=== INSTRUCTIONS FOR THE TASK ===
Please quote everything in the newspaper column below from "In my column" down to "ever reads them.", word for word.

=== TEXT SEGMENT ===

Published in the Rains County Leader on August 23, 2016:
This has been an interesting week – not because of any one thing, but because of several small events. I decided to make this a potpourri column – a mixture of all these different things.
In my column two weeks ago, I wrote about what I’ve learned through the experience of writing fiction. One of the first interesting things this week was that I completed the first draft of my first novel. It was thrilling for a few minutes, at least until the reality of endless editing struck, and until I remembered that no one but me may think it’s worth the year I’ve spent on it. Still, if I’ve learned anything about this pursuit, it’s that a writer continues to put words on a page even if no one ever reads them.
Later in the week, I was reminded why I write, regardless of the format or the genre. On Thursday and again on Friday I met people who recognized my name from both my column and my book. Both ladies said they especially enjoyed reading about Kitty, and one said she related to my book because she and her husband had done some RV traveling. She had also cared for her aging mother for a while, but we laughed over the fact that, unlike me, she didn’t combine the two experiences. While it validates my work to know that people read and enjoy my efforts, it helps give meaning when the words connect us in some way.
The third happening occurred on Friday when David and I began a long weekend of house and Spike sitting. For the benefit of newer readers, our friends Kent and Stella live on sixty-five acres with Spike, a Great Pyrenees mix who adopted them a year or so ago. When his people go out of town, he invites us to come over and play, and he usually provides lots of writing material. So far, however, he has been so good the only thing I have to tell you is the downspout incident.

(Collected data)
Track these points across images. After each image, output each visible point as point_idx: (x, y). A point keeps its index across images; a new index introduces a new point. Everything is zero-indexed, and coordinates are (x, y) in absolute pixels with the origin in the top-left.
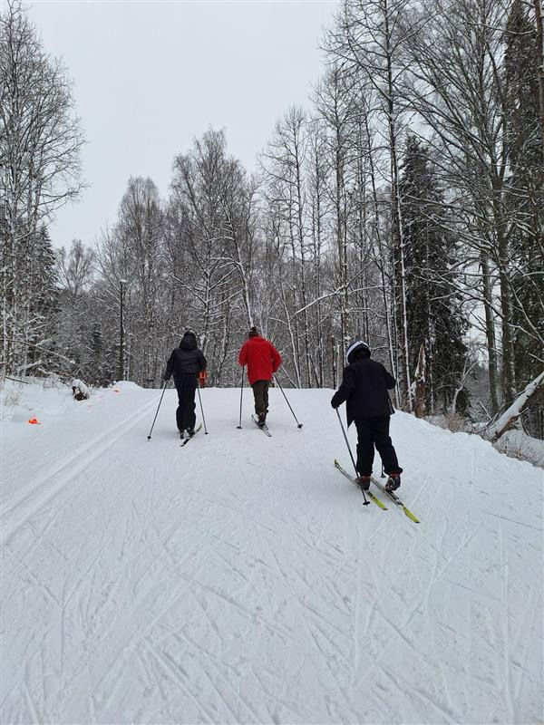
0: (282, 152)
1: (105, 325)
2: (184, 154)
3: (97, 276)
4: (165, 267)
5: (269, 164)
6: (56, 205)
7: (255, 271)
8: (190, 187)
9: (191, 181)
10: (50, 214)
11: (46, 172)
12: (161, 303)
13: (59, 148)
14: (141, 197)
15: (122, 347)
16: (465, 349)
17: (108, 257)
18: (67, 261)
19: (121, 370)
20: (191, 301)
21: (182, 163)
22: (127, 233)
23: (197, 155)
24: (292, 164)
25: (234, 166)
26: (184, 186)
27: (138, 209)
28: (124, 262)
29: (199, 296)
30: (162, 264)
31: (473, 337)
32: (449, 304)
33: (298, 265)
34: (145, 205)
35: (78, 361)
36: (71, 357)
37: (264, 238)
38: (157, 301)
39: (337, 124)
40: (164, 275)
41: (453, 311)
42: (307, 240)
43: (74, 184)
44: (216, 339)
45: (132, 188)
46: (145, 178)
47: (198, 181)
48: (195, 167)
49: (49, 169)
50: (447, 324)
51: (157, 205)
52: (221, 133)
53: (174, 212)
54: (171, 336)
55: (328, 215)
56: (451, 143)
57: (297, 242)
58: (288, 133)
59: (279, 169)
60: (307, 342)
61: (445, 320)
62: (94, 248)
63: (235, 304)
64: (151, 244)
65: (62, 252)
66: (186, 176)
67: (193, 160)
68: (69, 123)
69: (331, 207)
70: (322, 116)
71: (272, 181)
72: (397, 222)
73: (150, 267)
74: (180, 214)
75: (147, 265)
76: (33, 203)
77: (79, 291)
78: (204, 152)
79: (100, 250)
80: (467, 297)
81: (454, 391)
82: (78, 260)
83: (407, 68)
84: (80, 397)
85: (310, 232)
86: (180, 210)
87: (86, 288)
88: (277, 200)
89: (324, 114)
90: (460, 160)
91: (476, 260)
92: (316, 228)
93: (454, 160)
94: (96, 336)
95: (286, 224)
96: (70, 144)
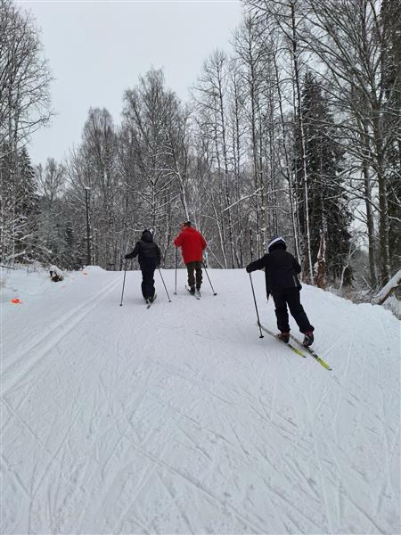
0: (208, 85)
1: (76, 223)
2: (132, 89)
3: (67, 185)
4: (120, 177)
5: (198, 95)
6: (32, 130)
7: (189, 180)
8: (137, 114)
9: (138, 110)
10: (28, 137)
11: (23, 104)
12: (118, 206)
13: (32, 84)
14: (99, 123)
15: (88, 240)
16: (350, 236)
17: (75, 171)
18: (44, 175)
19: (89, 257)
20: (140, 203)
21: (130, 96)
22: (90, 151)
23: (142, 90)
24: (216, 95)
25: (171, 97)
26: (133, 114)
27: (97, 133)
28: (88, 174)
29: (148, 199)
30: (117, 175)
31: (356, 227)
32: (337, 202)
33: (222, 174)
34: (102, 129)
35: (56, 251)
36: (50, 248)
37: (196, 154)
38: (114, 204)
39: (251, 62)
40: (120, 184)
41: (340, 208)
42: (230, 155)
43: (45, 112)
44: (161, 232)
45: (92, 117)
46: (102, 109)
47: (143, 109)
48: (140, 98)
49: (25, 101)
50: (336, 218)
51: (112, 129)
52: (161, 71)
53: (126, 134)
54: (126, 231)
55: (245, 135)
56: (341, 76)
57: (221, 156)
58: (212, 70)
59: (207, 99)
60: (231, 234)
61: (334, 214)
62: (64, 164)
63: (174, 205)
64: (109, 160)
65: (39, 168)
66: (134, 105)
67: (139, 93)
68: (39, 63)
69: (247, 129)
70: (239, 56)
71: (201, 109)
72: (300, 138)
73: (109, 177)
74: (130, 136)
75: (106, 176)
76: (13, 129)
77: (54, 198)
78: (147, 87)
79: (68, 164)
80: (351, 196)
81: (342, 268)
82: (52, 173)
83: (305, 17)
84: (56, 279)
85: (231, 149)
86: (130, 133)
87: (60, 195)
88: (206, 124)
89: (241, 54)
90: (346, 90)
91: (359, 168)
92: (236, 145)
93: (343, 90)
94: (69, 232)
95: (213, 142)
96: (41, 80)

* * *

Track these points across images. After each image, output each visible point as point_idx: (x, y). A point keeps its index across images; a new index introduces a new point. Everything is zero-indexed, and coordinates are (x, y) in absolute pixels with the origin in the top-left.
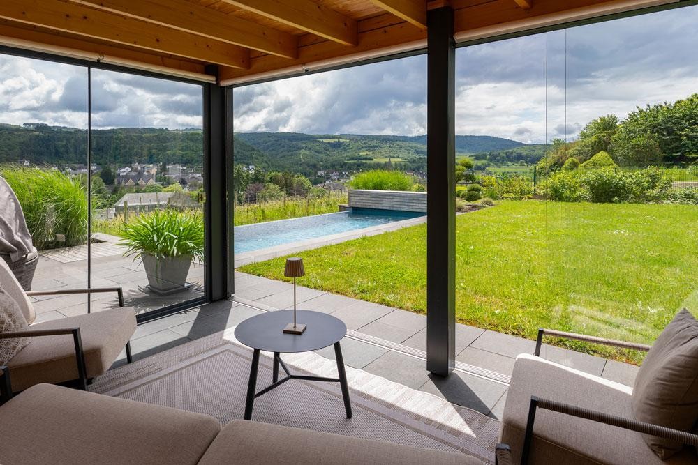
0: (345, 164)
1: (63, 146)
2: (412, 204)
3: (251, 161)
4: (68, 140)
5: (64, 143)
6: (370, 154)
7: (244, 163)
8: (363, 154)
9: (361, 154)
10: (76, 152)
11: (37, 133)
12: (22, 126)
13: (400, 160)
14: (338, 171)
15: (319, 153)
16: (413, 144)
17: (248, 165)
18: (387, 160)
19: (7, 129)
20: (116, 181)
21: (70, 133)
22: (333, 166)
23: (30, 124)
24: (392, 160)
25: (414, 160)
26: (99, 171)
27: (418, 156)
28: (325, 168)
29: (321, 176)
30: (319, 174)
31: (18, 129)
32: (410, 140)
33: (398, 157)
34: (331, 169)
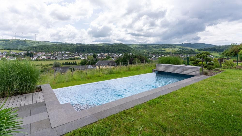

=== YOUR SOLUTION ===
In my column two weeks ago, I wrote about what I’ve learned through the experience of writing fiction. One of the first interesting things this week was that I completed the first draft of my first novel. It was thrilling for a few minutes, at least until the reality of endless editing struck, and until I remembered that no one but me may think it’s worth the year I’ve spent on it. Still, if I’ve learned anything about this pursuit, it’s that a writer continues to put words on a page even if no one ever reads them.